** EXERCISE **
The answer must be the full listing, repeated exactly.

----

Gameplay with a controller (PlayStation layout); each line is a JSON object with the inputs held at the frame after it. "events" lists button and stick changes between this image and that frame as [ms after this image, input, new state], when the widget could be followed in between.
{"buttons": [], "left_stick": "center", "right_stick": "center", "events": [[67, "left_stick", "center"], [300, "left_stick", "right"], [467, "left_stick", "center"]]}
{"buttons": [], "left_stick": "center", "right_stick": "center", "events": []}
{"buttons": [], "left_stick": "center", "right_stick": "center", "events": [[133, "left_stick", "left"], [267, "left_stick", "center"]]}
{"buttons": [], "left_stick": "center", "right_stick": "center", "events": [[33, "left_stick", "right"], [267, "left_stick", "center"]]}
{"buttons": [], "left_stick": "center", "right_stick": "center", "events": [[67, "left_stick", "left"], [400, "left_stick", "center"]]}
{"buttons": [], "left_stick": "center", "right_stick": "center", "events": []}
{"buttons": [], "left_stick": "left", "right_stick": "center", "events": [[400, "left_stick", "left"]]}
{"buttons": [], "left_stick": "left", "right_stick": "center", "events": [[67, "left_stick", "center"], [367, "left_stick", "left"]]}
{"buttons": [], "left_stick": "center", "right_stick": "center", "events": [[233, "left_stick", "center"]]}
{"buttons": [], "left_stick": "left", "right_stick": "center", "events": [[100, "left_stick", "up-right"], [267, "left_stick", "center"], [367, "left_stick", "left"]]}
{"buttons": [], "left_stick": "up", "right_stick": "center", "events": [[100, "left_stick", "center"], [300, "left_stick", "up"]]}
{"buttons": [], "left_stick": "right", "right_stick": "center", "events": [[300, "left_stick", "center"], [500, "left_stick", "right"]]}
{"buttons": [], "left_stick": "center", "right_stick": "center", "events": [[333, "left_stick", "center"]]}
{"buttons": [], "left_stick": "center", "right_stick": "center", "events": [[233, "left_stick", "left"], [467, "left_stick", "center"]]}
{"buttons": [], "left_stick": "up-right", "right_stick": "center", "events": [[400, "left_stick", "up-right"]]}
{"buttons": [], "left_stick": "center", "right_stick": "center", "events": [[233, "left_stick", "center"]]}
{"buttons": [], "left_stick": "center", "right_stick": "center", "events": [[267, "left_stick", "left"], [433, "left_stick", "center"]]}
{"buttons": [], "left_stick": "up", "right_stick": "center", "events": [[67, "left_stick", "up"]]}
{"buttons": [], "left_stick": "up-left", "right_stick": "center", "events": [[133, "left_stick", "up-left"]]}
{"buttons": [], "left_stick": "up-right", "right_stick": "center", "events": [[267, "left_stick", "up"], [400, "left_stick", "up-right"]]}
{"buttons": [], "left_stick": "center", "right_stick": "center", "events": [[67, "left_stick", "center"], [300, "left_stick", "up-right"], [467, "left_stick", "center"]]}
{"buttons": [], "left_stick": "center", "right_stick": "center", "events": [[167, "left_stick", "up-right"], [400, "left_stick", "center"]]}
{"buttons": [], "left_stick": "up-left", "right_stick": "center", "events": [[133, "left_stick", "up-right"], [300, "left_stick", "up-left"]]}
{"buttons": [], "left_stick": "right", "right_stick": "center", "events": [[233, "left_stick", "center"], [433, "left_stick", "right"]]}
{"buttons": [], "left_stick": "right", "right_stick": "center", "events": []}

----

** ANSWER SECTION **
Gameplay with a controller (PlayStation layout); each line is a JSON object with the inputs held at the frame after it. "events" lists button and stick changes between this image and that frame as [ms after this image, input, new state], when the widget could be followed in between.
{"buttons": [], "left_stick": "center", "right_stick": "center", "events": [[67, "left_stick", "center"], [300, "left_stick", "right"], [467, "left_stick", "center"]]}
{"buttons": [], "left_stick": "center", "right_stick": "center", "events": []}
{"buttons": [], "left_stick": "center", "right_stick": "center", "events": [[133, "left_stick", "left"], [267, "left_stick", "center"]]}
{"buttons": [], "left_stick": "center", "right_stick": "center", "events": [[33, "left_stick", "right"], [267, "left_stick", "center"]]}
{"buttons": [], "left_stick": "center", "right_stick": "center", "events": [[67, "left_stick", "left"], [400, "left_stick", "center"]]}
{"buttons": [], "left_stick": "center", "right_stick": "center", "events": []}
{"buttons": [], "left_stick": "left", "right_stick": "center", "events": [[400, "left_stick", "left"]]}
{"buttons": [], "left_stick": "left", "right_stick": "center", "events": [[67, "left_stick", "center"], [367, "left_stick", "left"]]}
{"buttons": [], "left_stick": "center", "right_stick": "center", "events": [[233, "left_stick", "center"]]}
{"buttons": [], "left_stick": "left", "right_stick": "center", "events": [[100, "left_stick", "up-right"], [267, "left_stick", "center"], [367, "left_stick", "left"]]}
{"buttons": [], "left_stick": "up", "right_stick": "center", "events": [[100, "left_stick", "center"], [300, "left_stick", "up"]]}
{"buttons": [], "left_stick": "right", "right_stick": "center", "events": [[300, "left_stick", "center"], [500, "left_stick", "right"]]}
{"buttons": [], "left_stick": "center", "right_stick": "center", "events": [[333, "left_stick", "center"]]}
{"buttons": [], "left_stick": "center", "right_stick": "center", "events": [[233, "left_stick", "left"], [467, "left_stick", "center"]]}
{"buttons": [], "left_stick": "up-right", "right_stick": "center", "events": [[400, "left_stick", "up-right"]]}
{"buttons": [], "left_stick": "center", "right_stick": "center", "events": [[233, "left_stick", "center"]]}
{"buttons": [], "left_stick": "center", "right_stick": "center", "events": [[267, "left_stick", "left"], [433, "left_stick", "center"]]}
{"buttons": [], "left_stick": "up", "right_stick": "center", "events": [[67, "left_stick", "up"]]}
{"buttons": [], "left_stick": "up-left", "right_stick": "center", "events": [[133, "left_stick", "up-left"]]}
{"buttons": [], "left_stick": "up-right", "right_stick": "center", "events": [[267, "left_stick", "up"], [400, "left_stick", "up-right"]]}
{"buttons": [], "left_stick": "center", "right_stick": "center", "events": [[67, "left_stick", "center"], [300, "left_stick", "up-right"], [467, "left_stick", "center"]]}
{"buttons": [], "left_stick": "center", "right_stick": "center", "events": [[167, "left_stick", "up-right"], [400, "left_stick", "center"]]}
{"buttons": [], "left_stick": "up-left", "right_stick": "center", "events": [[133, "left_stick", "up-right"], [300, "left_stick", "up-left"]]}
{"buttons": [], "left_stick": "right", "right_stick": "center", "events": [[233, "left_stick", "center"], [433, "left_stick", "right"]]}
{"buttons": [], "left_stick": "right", "right_stick": "center", "events": []}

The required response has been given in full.